(Quoted passage)

For decades scientists have been puzzled and intrigued by a most fascinating question, which is: why do human beings have so much less body hair than other primates, and most other land mammals in general? Genetic researchers have just published an article in the journal eLife that sheds significant light on this age-old query, and in fact their unprecedented findings may have actually solved this compelling mystery.
Undertaking an exhaustive genetic study, the team of American scientists discovered that human beings possess all the genes necessary to produce a complete coat of body hair. But it seems that over the course of hundreds of thousands of years of evolution, changes occurred that prevented these particular genes from being fully expressed.

(End Quoted passage)

■ **Your tasks**
1. Please judge whether each statement agrees with the passage on human body hair, answering yes or no and quoting the words from the passage that settle it. (a) The researchers' article appeared in the journal eLife. (b) The study found that humans lack the genes needed to grow a full coat of body hair. (c) The research team was made up of European scientists.
2. Pick up the passage on human body hair after its final sentence and carry it on.

(Recorded data)

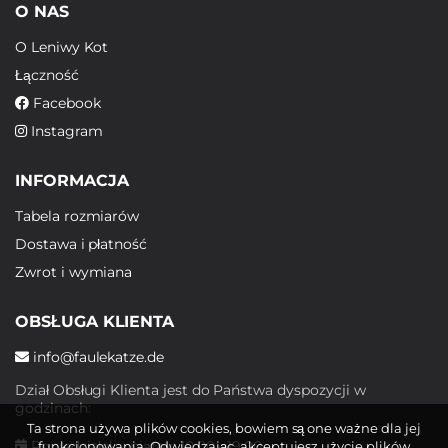
O NAS
O Leniwy Kot
Łączność
Facebook
Instagram
INFORMACJA
Tabela rozmiarów
Dostawa i płatność
Zwrot i wymiana
OBSŁUGA KLIENTA
info@faulekatze.de
Dział Obsługi Klienta jest do Państwa dyspozycji w
godzinach:
Ta strona używa plików cookies, bowiem są one ważne dla jej
Poniedziałek - piątek: 10:00 - 19:00
funkcjonowania. Odwiedzając, akceptujesz użycie plików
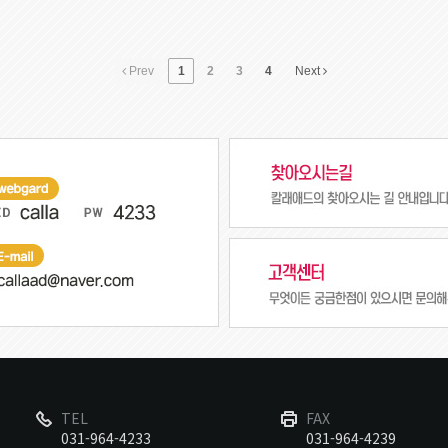
Prev
1
2
3
4
Next
TEL
FAX
031-964-4233
031-964-4239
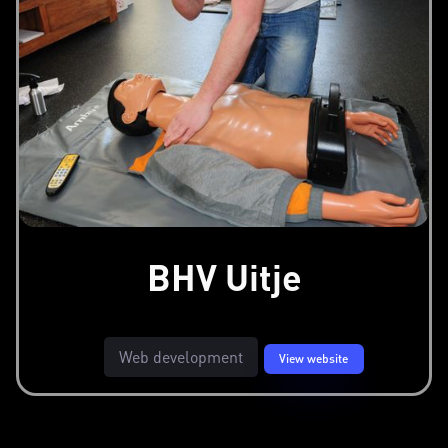
BHV Uitje
Web development
View website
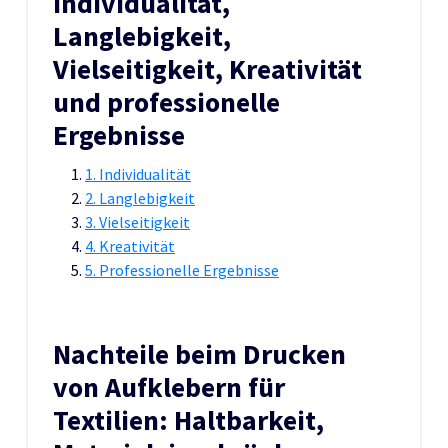
Individualität,
Langlebigkeit,
Vielseitigkeit, Kreativität
und professionelle
Ergebnisse
1. Individualität
2. Langlebigkeit
3. Vielseitigkeit
4. Kreativität
5. Professionelle Ergebnisse
Nachteile beim Drucken
von Aufklebern für
Textilien: Haltbarkeit,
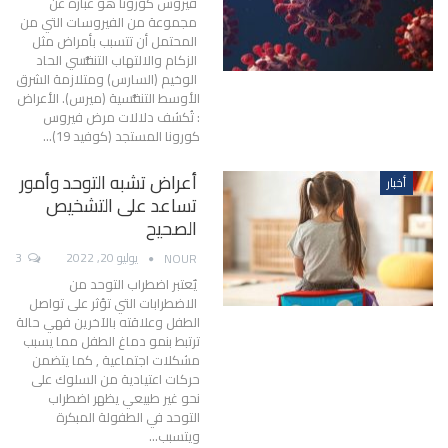
فيروس كورونا هو عبارة عن
مجموعة من الفيروسات التي من
المحتمل أن تتسبب بأمراض مثل
الزكام والالتهاب التنفُّسي الحاد
الوخيم (السارس) ومتلازمة الشرق
الأوسط التنفُّسية (ميرس).
الأعراض
:
تُكشف دلالات مرض فيروس
كورونا المستجد (كوفيد 19)
…
أعراض تشبه التوحد وأمور
أخبار
تساعد على التشخيص
الصحيح
يوليو 20, 2022
3
NOUR
يٌعتبر اضطراب التوحد من
الاضطرابات التي تؤثر على تواصل
الطفل وعلاقته بالآخرين فهي حالة
ترتبط بنمو دماغ الطفل مما يسبب
مشكلات اجتماعية , كما يتضمن
حركات اعتيادية من السلوك على
نحو غير طبيعي
يظهر اضطراب
التوحد في الطفولة المبكرة
ويتسبب
…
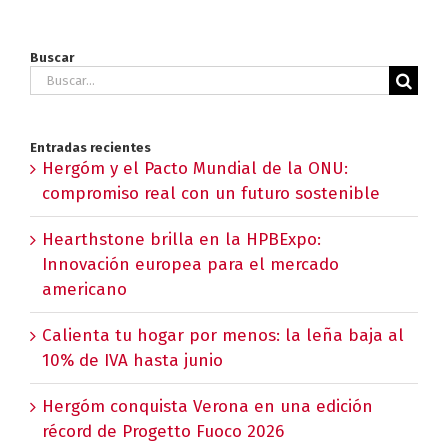
Buscar
Buscar:
Entradas recientes
Hergóm y el Pacto Mundial de la ONU:
compromiso real con un futuro sostenible
Hearthstone brilla en la HPBExpo:
Innovación europea para el mercado
americano
Calienta tu hogar por menos: la leña baja al
10% de IVA hasta junio
Hergóm conquista Verona en una edición
récord de Progetto Fuoco 2026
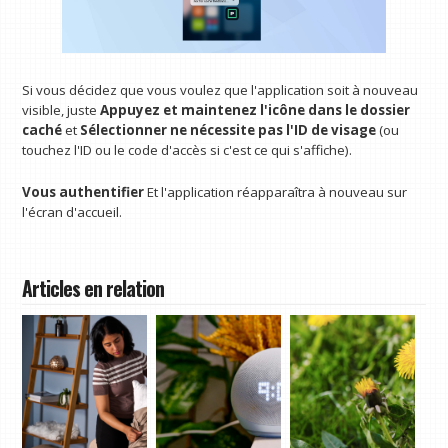
Si vous décidez que vous voulez que l'application soit à nouveau
visible, juste
Appuyez et maintenez l'icône dans le dossier
caché
et
Sélectionner ne nécessite pas l'ID de visage
(ou
touchez l'ID ou le code d'accès si c'est ce qui s'affiche).
Vous authentifier
Et l'application réapparaîtra à nouveau sur
l'écran d'accueil.
Articles en relation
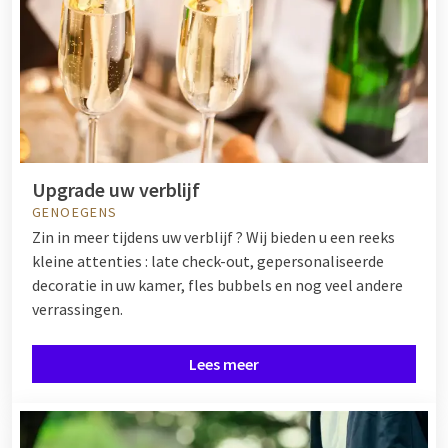
Upgrade uw verblijf
GENOEGENS
Zin in meer tijdens uw verblijf ? Wij bieden u een reeks
kleine attenties : late check-out, gepersonaliseerde
decoratie in uw kamer, fles bubbels en nog veel andere
verrassingen.
Lees meer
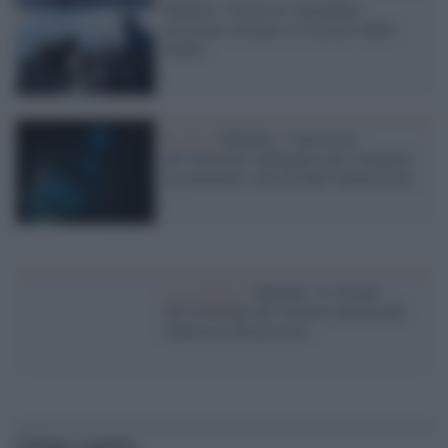
Maldive: Grotta di Alimathaa,
missione estrema e il mistero della
GoPro
Il caso /
Maldive: l’intervista
all’istruttore subacqueo che evidenzia
le potenziali criticità dell’immersione
La scoperta /
Oplontis, le vittime
dell’eruzione del Vesuvio furono più
numerose del previsto
Ultime notizie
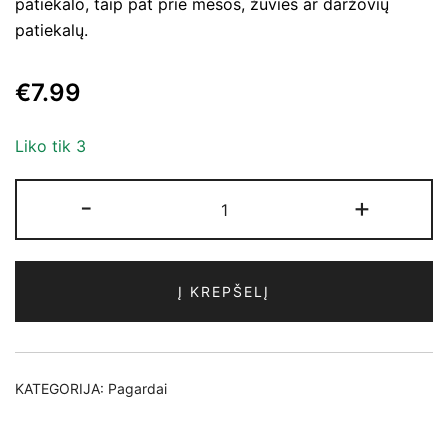
patiekalo, taip pat prie mėsos, žuvies ar daržovių
patiekalų.
€
7.99
Liko tik 3
produkto
-
+
kiekis:
Pesto
alla
Į KREPŠELĮ
Genovese,
180g
KATEGORIJA:
Pagardai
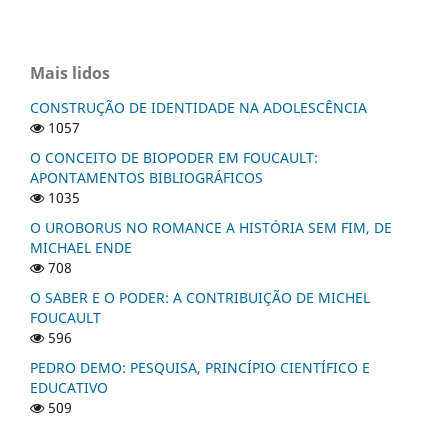
Mais lidos
CONSTRUÇÃO DE IDENTIDADE NA ADOLESCÊNCIA
1057
O CONCEITO DE BIOPODER EM FOUCAULT:
APONTAMENTOS BIBLIOGRÁFICOS
1035
O UROBORUS NO ROMANCE A HISTÓRIA SEM FIM, DE
MICHAEL ENDE
708
O SABER E O PODER: A CONTRIBUIÇÃO DE MICHEL
FOUCAULT
596
PEDRO DEMO: PESQUISA, PRINCÍPIO CIENTÍFICO E
EDUCATIVO
509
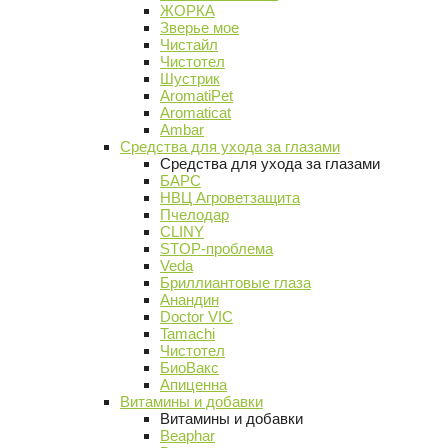
ЖОРКА
Зверье мое
Чистайл
Чистотел
Шустрик
AromatiPet
Aromaticat
Ambar
Средства для ухода за глазами
Средства для ухода за глазами
БАРС
НВЦ Агроветзащита
Пчелодар
CLINY
STOP-проблема
Veda
Бриллиантовые глаза
Анандин
Doctor VIC
Tamachi
Чистотел
БиоВакс
Апиценна
Витамины и добавки
Витамины и добавки
Beaphar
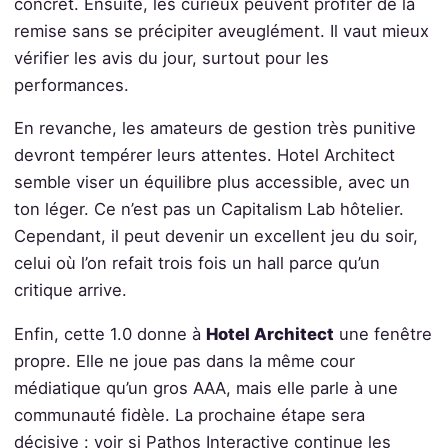
concret. Ensuite, les curieux peuvent profiter de la
remise sans se précipiter aveuglément. Il vaut mieux
vérifier les avis du jour, surtout pour les
performances.
En revanche, les amateurs de gestion très punitive
devront tempérer leurs attentes. Hotel Architect
semble viser un équilibre plus accessible, avec un
ton léger. Ce n’est pas un Capitalism Lab hôtelier.
Cependant, il peut devenir un excellent jeu du soir,
celui où l’on refait trois fois un hall parce qu’un
critique arrive.
Enfin, cette 1.0 donne à
Hotel Architect
une fenêtre
propre. Elle ne joue pas dans la même cour
médiatique qu’un gros AAA, mais elle parle à une
communauté fidèle. La prochaine étape sera
décisive : voir si Pathos Interactive continue les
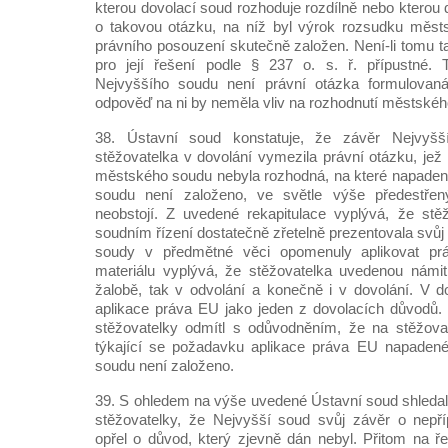
kterou dovolací soud rozhoduje rozdílně nebo kterou d
o takovou otázku, na níž byl výrok rozsudku měst
právního posouzení skutečně založen. Není-li tomu t
pro její řešení podle § 237 o. s. ř. přípustné.
Nejvyššího soudu není právní otázka formulova
odpověď na ni by neměla vliv na rozhodnutí městskéh
38. Ústavní soud konstatuje, že závěr Nejvyš
stěžovatelka v dovolání vymezila právní otázku, je
městského soudu nebyla rozhodná, na které napaden
soudu není založeno, ve světle výše předestřený
neobstojí. Z uvedené rekapitulace vyplývá, že stě
soudním řízení dostatečně zřetelně prezentovala svůj
soudy v předmětné věci opomenuly aplikovat p
materiálu vyplývá, že stěžovatelka uvedenou námit
žalobě, tak v odvolání a konečně i v dovolání. V d
aplikace práva EU jako jeden z dovolacích důvodů.
stěžovatelky odmítl s odůvodněním, že na stěžova
týkající se požadavku aplikace práva EU napaden
soudu není založeno.
39. S ohledem na výše uvedené Ústavní soud shleda
stěžovatelky, že Nejvyšší soud svůj závěr o nepří
opřel o důvod, který zjevně dán nebyl. Přitom na ře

(End Recorded data)

■ **Replies**
1.
(a) Yes: "published an article in the journal eLife"
(b) No: "human beings possess all the genes necessary to produce a complete coat of body hair"
(c) No: "the team of American scientists"

2.
The ancestors of dolphins and whales, rhinos and naked mole-rats, along with other hairless mammals, also gradually developed regulatory regions in their genomes that shut off genes responsible for hair growth. These other species have the potential to grow hair all over their bodies just like humans, but at some point during their evolution they stopped doing so, just as humans did.
Evolutionary scientists have theorized that less hair could help species keep cool in hot climates, or move more smoothly and efficiently through the water if they live in aquatic environments. For land mammals less hair also makes vitamin D absorption from sunlight more efficient (vitamin D keeps bones, muscles and teeth healthy), and it can also reduce vulnerability to infestation by disease-causing parasites.